President Joe Biden will forcefully denounce GOP-backed voting bills as "grounded in autocracy, un-democratic, un-American, and un-patriotic" and make "the moral case" for voting rights in his first major speech on the matter, Politico and CNN report.

Biden will speak at the National Constitution Center in Philadelphia on Tuesday afternoon as the White House and Biden administration face mounting pressure to adopt a more forceful stance on voter suppression with his bully pulpit.

"In the birthplace of American Democracy, President Biden will articulate how to meet the greatest threat to the right to vote and the integrity of our elections since the Civil War, renew his call for vital legislation- to overcome the rash of anti-voter laws motivated by the Big Lie, and underline the all-of-government effort the Biden-Harris Administration launched to use the powers of the executive branch to protect and advance the sacred, constitutional right to vote," a White House official told CNN.

Republican lawmakers in 17 states have passed over 28 bills with provisions that tighten voting access as of June 2021, according to the Brennan Center for Justice, after former President Donald Trump and his allies waged an unprecedented campaign to try to overturn the 2020 election results based on false claims of fraud.

And in recent remarks, Biden has also highlighted the growing trend of legislatures also passing provisions that add potential criminal penalties for election officials and give partisan state lawmakers more control over who runs elections and more power to overturn election results.

Biden will say that "these new insidious moves to empower partisans over independent election authorities in terms of who counts the votes are new and extremely dangerous," and "are the most significant threat today to the integrity of our elections, and to the security of the right to vote for people of all races and backgrounds," White House officials told CNN and Politico.

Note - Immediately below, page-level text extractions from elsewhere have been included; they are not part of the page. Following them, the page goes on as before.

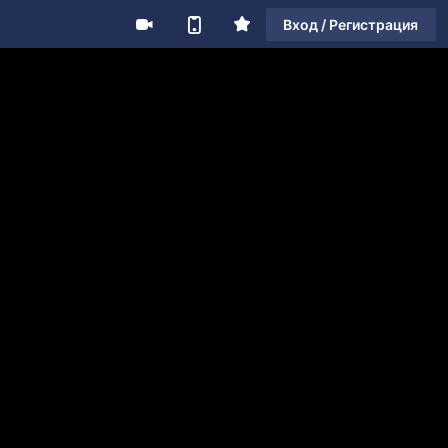
Вход / Регистрация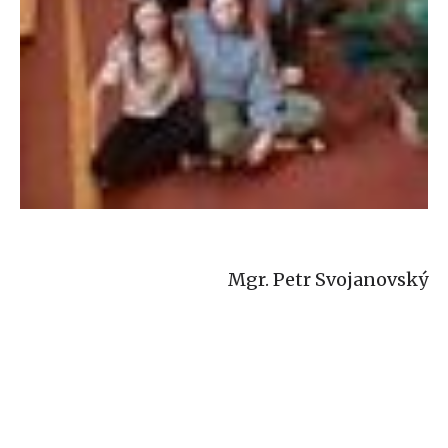
Mgr. Petr Svojanovský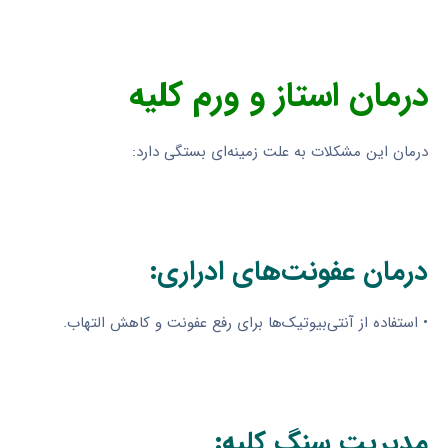
درمان استاز و ورم کلیه
درمان این مشکلات به علت زمینه‌ای بستگی دارد:
درمان عفونت‌های ادراری:
• استفاده از آنتی‌بیوتیک‌ها برای رفع عفونت و کاهش التهاب.
مدیریت سنگ کلیه: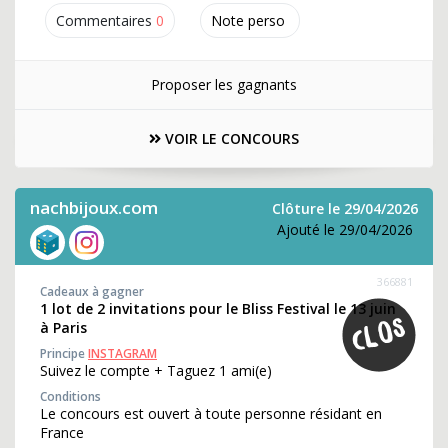
Commentaires
0
Note perso
Proposer les gagnants
VOIR LE CONCOURS
nachbijoux.com
Clôture le 29/04/2026
Ajouté le 29/04/2026
366881
Cadeaux à gagner
1 lot de 2 invitations pour le Bliss Festival le 13 juin
à Paris
Principe
INSTAGRAM
Suivez le compte + Taguez 1 ami(e)
Conditions
Le concours est ouvert à toute personne résidant en
France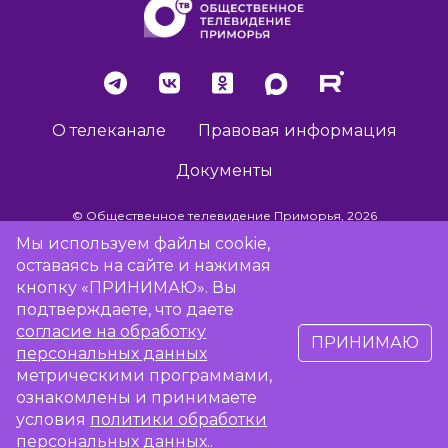
О телеканале
Правовая информация
Документы
© Общественное телевидение Приморья, 2026
Мы используем файлы cookie,
оставаясь на сайте и нажимая
Разработка сайта -
Vladweb
кнопку «ПРИНИМАЮ». Вы
подтверждаете, что даете
согласие на обработку
ПРИНИМАЮ
16+
персональных данных
метрическими программами,
Сообщить об отсутствии вещания
ознакомлены и принимаете
условия
политики обработки
персональных данных
..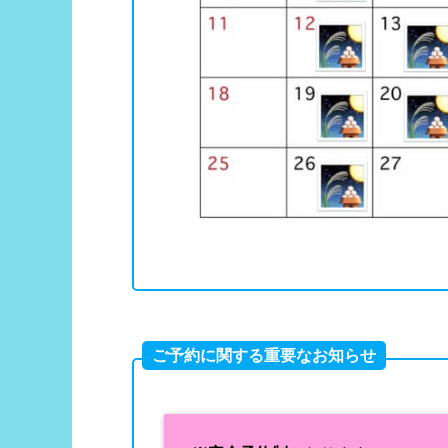
ご予約に関する重要なお知らせ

Read more: Justice Stephen Breyer's former clerks want him to retire from the Supreme Court ASAP to open a seat for Biden

Biden's speech also comes as a group of dozens of Democratic state lawmakers from Texas left the state in droves to deny the quorum necessary to pass election legislation during a special legislative session set to last until August 6.

Those lawmakers are set to come to Capitol Hill on Tuesday to lobby lawmakers on passing federal legislation to protect voting rights.

But from the federal level, the White House faces down the problem of a Senate filibuster rule that requires a three-fifths majority for most legislation and no room for error in a Senate split 50-50.

Republicans in the US Senate filibustered the For The People Act, Democrats' wide-ranging voting rights and democracy reform legislation, on June 22, leaving that bill's chances dead for now.

Biden, to the chagrin of many activists, has been unwilling to call for major changes to the Senate filibuster that requires 60 votes to advance to debate on and pass most legislation.

But White House press secretary Jen Psaki told reporters on Monday that the decision over whether to make changes to the filibuster "will be made by members of the Senate, not by this president or any president, frankly, moving forward."

"If it were waving a magic wand to get voting rights legislation on his desk through any means, he would do that," Psaki said. "But it requires the majority of members in the Senate to support changes to the filibuster."

Instead, Politico reported, Biden will call for a "new coalition" on voting rights to work at the grassroots level.

Psaki said Monday that Biden will "continue to lift up, elevate, advocate, engage, [and] empower people across the country," calling it "the most instructive" thing he can do.